Veering off the main path, he approached a classroom building, stopping at the foot of a wide staircase up to a row of doors. “Let me get this straight,” he said. “You want to hang out with us, give me some ideas, and that’s it?”

“That’s it.” She had no idea if that would be a good thing or bad thing as far as he was concerned.

“And Bonnie’s paying you for this?”

“She pays me to help her clients adapt to preschool and Abe’s stress is preventing that adaptation,” she said carefully. Money didn’t matter here. Abe did.

“Fine.”

It was Lillie’s turn to stare. “Fine?”

“Yes, fine.” That was it. Nothing more. Her heart rate sped up, anyway.

“Okay, then, I’ll call you tonight and we can discuss schedules. If that’s okay with you.”

“I can tell you right now. I’m working tomorrow until three and then Abe and I are going to go to the park and out for a hamburger before coming home to have a bath, read books and get ready for bed. And no, I don’t feed him fast food every night. Once a week for a special treat is it.”

The next day was Saturday. Traditionally a light day for her as only the emergency clinic was open in Shelter Valley after noon. “Unless I’m called in on a medical emergency, I can meet you at the park at four.”

“Fine.”

Wow. What had appeared to be a mountain she was going to have to scale had turned out to be a curb. “Fine,” she repeated, smiling, getting lost in his gaze when she should have just been getting lost. “I’ll see you tomorrow, then,” she said and, turning, hurried away from the strangest encounter she could ever remember having.

First rule of child life—the specialist did not become personally involved with the patient or the patient’s family. She was there to support. Not to experience.

The designation fit her life to a T.

CHAPTER FOUR

JON TOOK THE last half of his peanut butter sandwich in two bites. A machine had gone down that morning and he’d lost half an hour getting it back up again so the plant didn’t miss shipment. Every minute a line was down cost the company five hundred dollars in employee salaries that weren’t producing product.

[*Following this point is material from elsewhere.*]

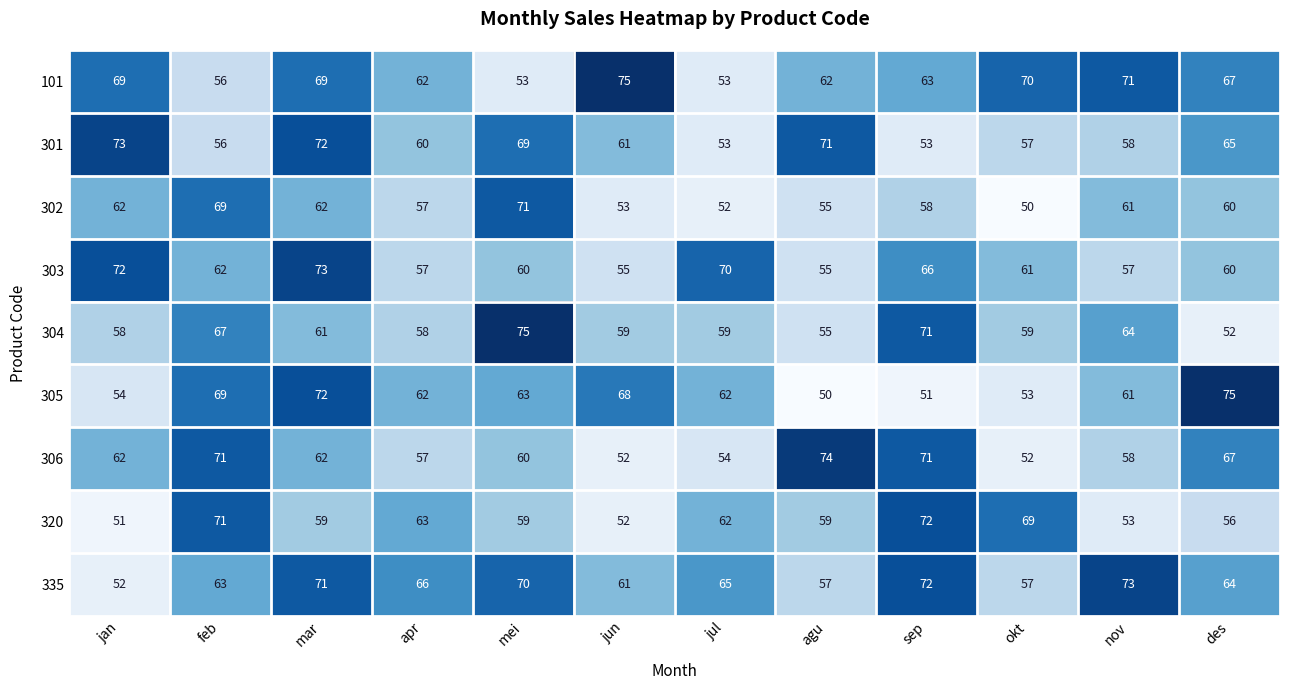

What is the difference between the maximum and minimum values in the 320 series?

21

The emergency put him behind on his regular Saturday maintenance work—checks and balances that had to be done on schedule to meet regulatory standards—and he couldn’t leave until he’d completed every one of them.

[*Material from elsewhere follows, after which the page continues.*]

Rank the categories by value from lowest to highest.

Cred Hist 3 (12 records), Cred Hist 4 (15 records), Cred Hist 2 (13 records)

He never liked to be late picking up Abe, but today, with Lillie Henderson meeting them in the park only an hour after he clocked out, he couldn’t afford to be running behind schedule. How would that look? A dad who couldn’t even get to the day care to pick up his kid on time?

So, Jon was outside on the patio at the cactus jelly plant, standing with his foot on a boulder, gulping down a five-minute lunch, with plans to work through the rest of his scheduled break time.

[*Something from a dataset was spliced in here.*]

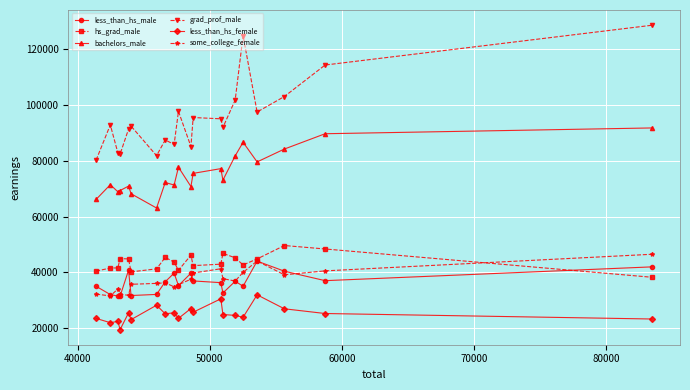

How many data points in hs_grad_male are less than 43736?

10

“Hey, man, I heard you saved the day in there. Good work.” Jon’s lab partner, Mark Heber, leaned against the boulder next to his, facing the miles of desert and mountain behind them, pulling open a brown paper bag.

He shrugged. “It was a tension issue, mostly—stretched belt that caused a kink in the chain.” Mark, a shift supervisor, and three years his senior, would already have known that.

“Management’s pleased with your work,” Mark said. “I thought you should know.”

Nodding, Jon opened the cup of fruit he’d brought along, dumping half of it into his opened mouth. There was a spoon in the bag, but he wasn’t out to impress anyone at the plant. He was in a hurry.

“Addy and Nonnie are baking cookies today. You and Abe want to stop by later?”